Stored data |
>>>

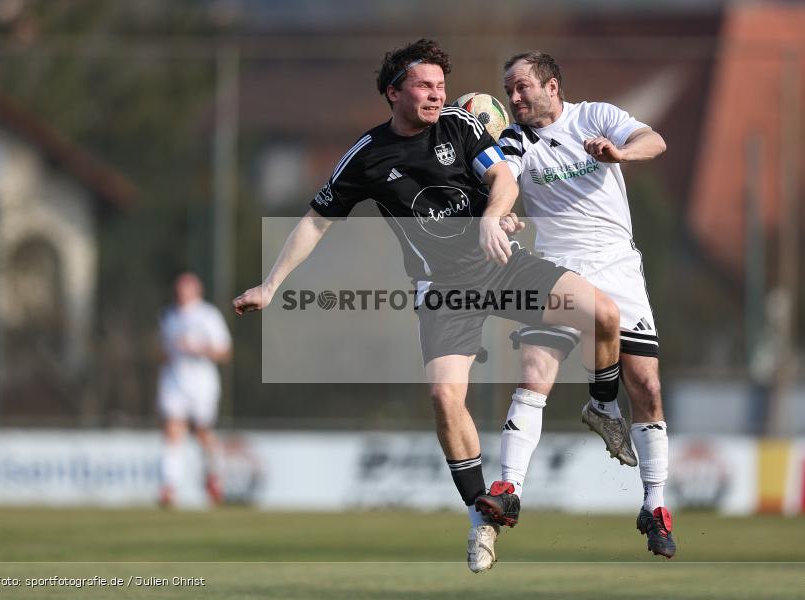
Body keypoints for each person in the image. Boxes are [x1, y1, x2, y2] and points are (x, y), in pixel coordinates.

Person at [232, 39, 623, 573]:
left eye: (441, 85)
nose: (437, 95)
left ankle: (602, 406)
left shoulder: (460, 127)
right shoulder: (367, 155)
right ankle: (483, 518)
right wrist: (271, 284)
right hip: (444, 290)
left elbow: (502, 178)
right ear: (393, 92)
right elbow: (317, 219)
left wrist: (493, 215)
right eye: (424, 86)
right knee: (443, 396)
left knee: (601, 313)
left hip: (502, 265)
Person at [475, 51, 675, 558]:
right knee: (535, 372)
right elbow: (504, 181)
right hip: (558, 270)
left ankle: (654, 506)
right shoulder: (516, 140)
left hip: (618, 269)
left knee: (647, 387)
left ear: (553, 86)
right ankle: (510, 489)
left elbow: (655, 140)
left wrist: (620, 154)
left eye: (521, 87)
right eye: (508, 89)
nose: (513, 98)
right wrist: (499, 215)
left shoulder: (596, 117)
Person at [158, 272, 232, 508]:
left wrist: (197, 348)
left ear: (196, 290)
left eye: (186, 288)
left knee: (203, 433)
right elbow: (164, 350)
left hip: (202, 384)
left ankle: (214, 477)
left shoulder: (208, 315)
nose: (181, 292)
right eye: (179, 288)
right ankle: (169, 487)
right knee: (173, 430)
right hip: (174, 381)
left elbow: (224, 352)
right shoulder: (169, 315)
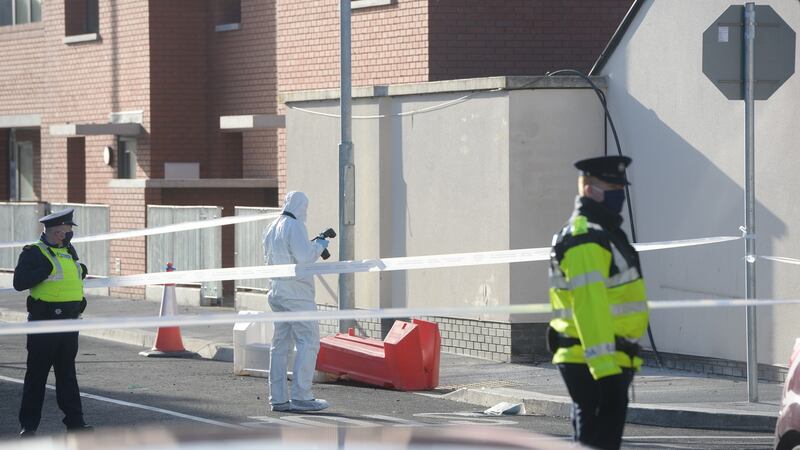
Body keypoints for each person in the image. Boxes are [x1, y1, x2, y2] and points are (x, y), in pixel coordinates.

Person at [547, 155, 649, 450]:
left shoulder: (601, 233)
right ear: (590, 190)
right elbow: (589, 306)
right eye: (613, 186)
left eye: (621, 186)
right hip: (595, 363)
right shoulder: (587, 238)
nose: (620, 192)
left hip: (599, 359)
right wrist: (605, 372)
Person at [13, 208, 93, 437]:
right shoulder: (34, 252)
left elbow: (69, 279)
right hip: (44, 323)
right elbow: (19, 282)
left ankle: (76, 424)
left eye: (69, 230)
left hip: (69, 322)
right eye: (66, 229)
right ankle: (28, 427)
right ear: (55, 230)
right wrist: (41, 271)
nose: (69, 234)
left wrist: (81, 272)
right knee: (37, 376)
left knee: (67, 375)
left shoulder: (69, 251)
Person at [263, 191, 330, 412]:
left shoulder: (272, 227)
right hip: (297, 294)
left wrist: (312, 246)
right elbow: (304, 258)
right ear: (301, 206)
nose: (306, 212)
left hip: (277, 291)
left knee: (280, 345)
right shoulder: (295, 226)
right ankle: (302, 396)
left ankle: (278, 398)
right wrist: (320, 245)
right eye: (306, 208)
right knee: (308, 342)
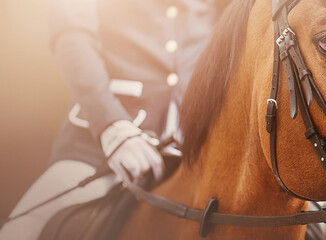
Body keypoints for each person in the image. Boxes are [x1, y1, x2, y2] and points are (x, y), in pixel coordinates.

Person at [0, 0, 222, 239]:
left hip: (190, 153)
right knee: (20, 230)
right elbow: (72, 36)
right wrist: (112, 126)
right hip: (99, 148)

<<<

INSTRUCTIONS FOR THE TASK |
Precisely those lines above that run from the line with "left knee: (647, 387)" up to and including the line with "right ear: (55, 230)" are to be set down, with the pictures omitted.

EXPECTED ANSWER |
left knee: (647, 387)
left ear: (553, 86)
right ankle: (510, 489)
left elbow: (655, 140)
left wrist: (620, 154)
left eye: (521, 87)
right eye: (508, 89)
nose: (513, 98)
right wrist: (499, 215)
left shoulder: (596, 117)
Person at [158, 272, 232, 508]:
left wrist: (197, 348)
left ear: (196, 290)
left eye: (186, 288)
left knee: (203, 433)
right elbow: (164, 350)
left hip: (202, 384)
left ankle: (214, 477)
left shoulder: (208, 315)
nose: (181, 292)
right eye: (179, 288)
right ankle: (169, 487)
right knee: (173, 430)
right hip: (174, 381)
left elbow: (224, 352)
right shoulder: (169, 315)
Body keypoints for each person in the image. Boxes are [x1, y1, x2, y2] and points are (x, y), in pixel coordinates.

Person at [547, 155, 649, 450]:
left shoulder: (601, 233)
right ear: (590, 190)
right elbow: (589, 306)
right eye: (613, 186)
left eye: (621, 186)
right hip: (595, 363)
right shoulder: (587, 238)
nose: (620, 192)
left hip: (599, 359)
right wrist: (605, 372)
Person at [13, 208, 93, 437]:
right shoulder: (34, 252)
left elbow: (69, 279)
right hip: (44, 323)
right elbow: (19, 282)
left ankle: (76, 424)
left eye: (69, 230)
left hip: (69, 322)
right eye: (66, 229)
right ankle: (28, 427)
right ear: (55, 230)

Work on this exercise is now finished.